APPENDIX: INTERVIEW WITH E. ELIAS MERHIGE
Q. How did Shadow of the Vampire come to be? Had it been a long-standing project for you?
A. Shadow of the Vampire came to me through actor Nicolas Cage who had started his own production company called Saturn Films, a detail that I found to be most curious because Albin Grau, the original producer of Nosferatu, published an esoteric journal from 1925 to 1929 titled ‘Saturn Gnosis’. Personally, I found the sympathy of ‘Saturn’ as a reigning planetary force behind both Nosferatu and this mysterious script Shadow of the Vampire to be an uncanny association to say the least.
The history with Nicolas Cage and me is that he had been given a copy of my first movie Begotten (1991) as a present from either his wife or a friend and once he had seen it, he could not get this film out of his mind. When he created Saturn Film he used Begotten as an example, a template for the kind of filmmakers he would like to work with. After meeting with Nic’s producing associate Jeff Levine, Saturn Films sent over a first draft of Shadow of the Vampire written by Steven Katz. At first, when I met with Saturn Films Nic was very excited with my vision for this film and said: ‘I really want to see the film that is in your head.’
Q. How did you conceive your two main characters?

_Information provided_
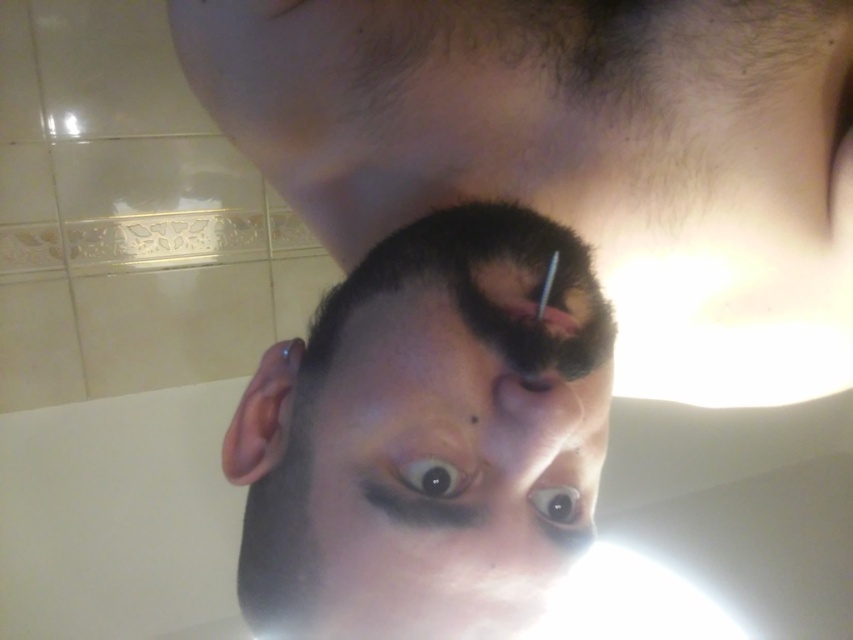
Looking at this image, you are a photographer trying to capture a closeup of the shiny black hair at center. The camera you are using has a minimum focusing distance of 10 inches. Can you take the photo without moving the camera closer?

The shiny black hair at center and camera are 11.23 inches apart from each other, which is beyond the minimum focusing distance of 10 inches. Therefore, you can take the photo without moving the camera closer.

You are a makeup artist analyzing the photo. You need to determine which feature occupies more vertical space in the image between the dark brown hair at center and the brown glossy eye at center. Which one is taller?

The dark brown hair at center has a greater height compared to the brown glossy eye at center, so the dark brown hair at center occupies more vertical space.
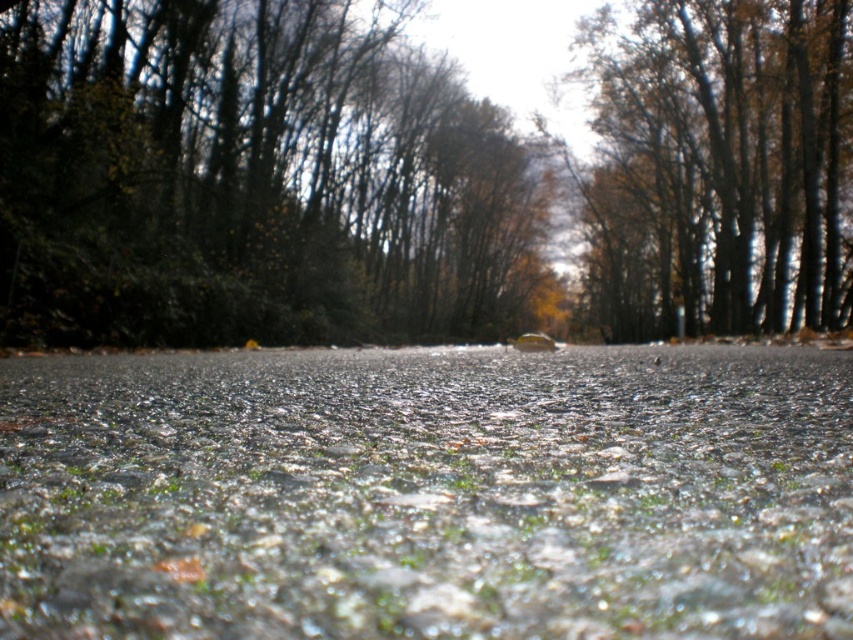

_Task description_
Reproduce the part of the Merhige interview between "The history with" and "two main characters?", inclusive. The material comes from a separate source, not the interview.

_Response box_
The history with Nicolas Cage and me is that he had been given a copy of my first movie Begotten (1991) as a present from either his wife or a friend and once he had seen it, he could not get this film out of his mind. When he created Saturn Film he used Begotten as an example, a template for the kind of filmmakers he would like to work with. After meeting with Nic’s producing associate Jeff Levine, Saturn Films sent over a first draft of Shadow of the Vampire written by Steven Katz. At first, when I met with Saturn Films Nic was very excited with my vision for this film and said: ‘I really want to see the film that is in your head.’
Q. How did you conceive your two main characters?